I – A inocência diante do maravilhoso

   No trato com crianças não é difícil constatar o seu senso do maravilhoso. Quando o inocente está em formação e despontam os primeiros lampejos do uso da razão, ele se encanta com tudo quanto vê, acrescentando à realidade algo que ela, de si, não tem. Ou seja, imagina aspectos magníficos e grandiosos por detrás de aparências simples. É isso que constitui a alegria da vida infantil.

É indispensável alimentar a fé com as belezas da criação

   Nos tempos hodiernos, fruto de vários séculos de decadência moral, procura-se arrancar às crianças, o mais cedo possível, o maravilhoso. E com esta perda vai-se embora também a inocência. Aos poucos os jovens são introduzidos num ambiente onde o hábito de admirar já não existe. Às vezes, nos cursos de Religião se nota o empenho dos professores em dizer que nas Sagradas Escrituras muitos episódios não passam de lenda e fantasia, e não aconteceram como estão narrados. Tudo para dissuadir o aluno da ideia do milagre, da intervenção de Deus, do sobrenatural e da relação que há entre o homem, a ordem do universo e Deus.

   Tal sede de maravilhoso, tão viva no mundo dos inocentes, deveria permanecer no horizonte dos adultos e, inclusive, crescer. É preciso continuar crendo na maravilha e alimentar a fé com a contemplação das belezas criadas por Deus, pois até um colibri tentando tirar o seu alimento de uma flor, com elegância e agilidade, nos remete a Deus, a seu poder e formosura.

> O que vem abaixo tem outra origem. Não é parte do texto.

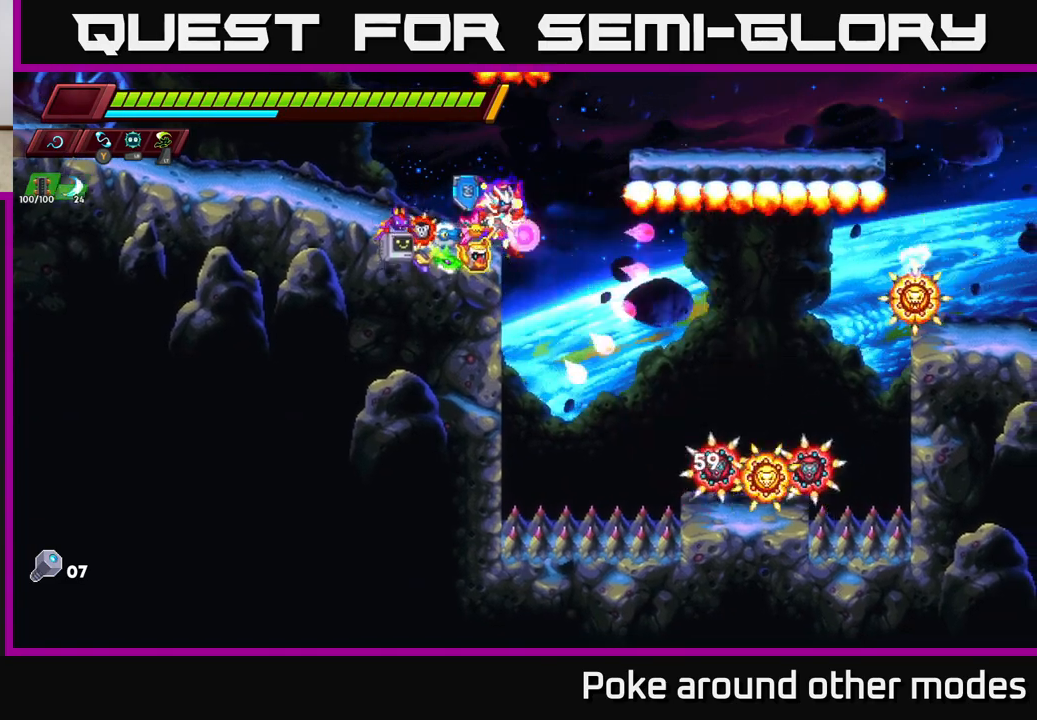
{"buttons": [], "left_stick": "right", "right_stick": "center", "events": [[450, "left_stick", "right"]]}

Consideremos a Epifania com senso do maravilhoso

   É por este prisma que analisaremos a Solenidade da Epifania. Joseph de Maistre dizia: “La raison ne peut que parler, c’est l’amour qui chante!   A inteligência só sabe falar, o amor é que canta”. Acompanhemos, então, a Liturgia deste dia com amor.

Guiados por uma estrela

   Um dos elementos principais é a visão da estrela que levou os Magos a se porem a caminho. De que modo se explica que eles tivessem discernido o simbolismo desse misterioso astro? A estrela avistada pelos Reis Magos, segundo São Tomás, não era um astro como os demais, pois tinha sido criada por Deus para aquela circunstância, não no céu, mas na atmosfera, perto deles, com o objetivo de manifestar a realeza celeste do Menino que nascera em Belém. Pelo fato de aos judeus o Senhor transmitir suas instruções através dos Anjos, foram estes que anunciaram aos pastores o nascimento do Messias. Aos Magos, contudo, acostumados a contemplar o firmamento, Deus comunica a mensagem mediante uma estrela. Presume-se que a distância percorrida pelos Reis, para os padrões atuais, não tenha sido grande. Naquele tempo, porém, a viagem era feita, na melhor das hipóteses, de camelo, com uma comitiva a pé. Era preciso ir a passo, o que tornava o deslocamento lento, não sendo possível percorrer mais de 30 ou 40 km por dia. As estradas eram precárias, sem mencionar os imprevistos, como animais ferozes, assaltantes, condições de hospedagem deficientes… Era uma aventura penosa e arriscada. Não obstante, eles não se preocupam com nada disso e põem-se a caminho em busca do Salvador, o Rei dos judeus. Mas quem os impele, realmente? A ação do Espírito na alma é mais importante que os sinais tanto aos pastores quanto aos Reis, o Espírito Santo falou no fundo da alma, inspirando-lhes a fé no advento do Messias. Com efeito, muitos outros avistaram a estrela, pois ela não fora invisível, e vários conheceram também o relato dos pastores de Belém, na noite de Natal; todavia, nem todos acreditaram, só aqueles que foram favorecidos por moções do Espírito Santo.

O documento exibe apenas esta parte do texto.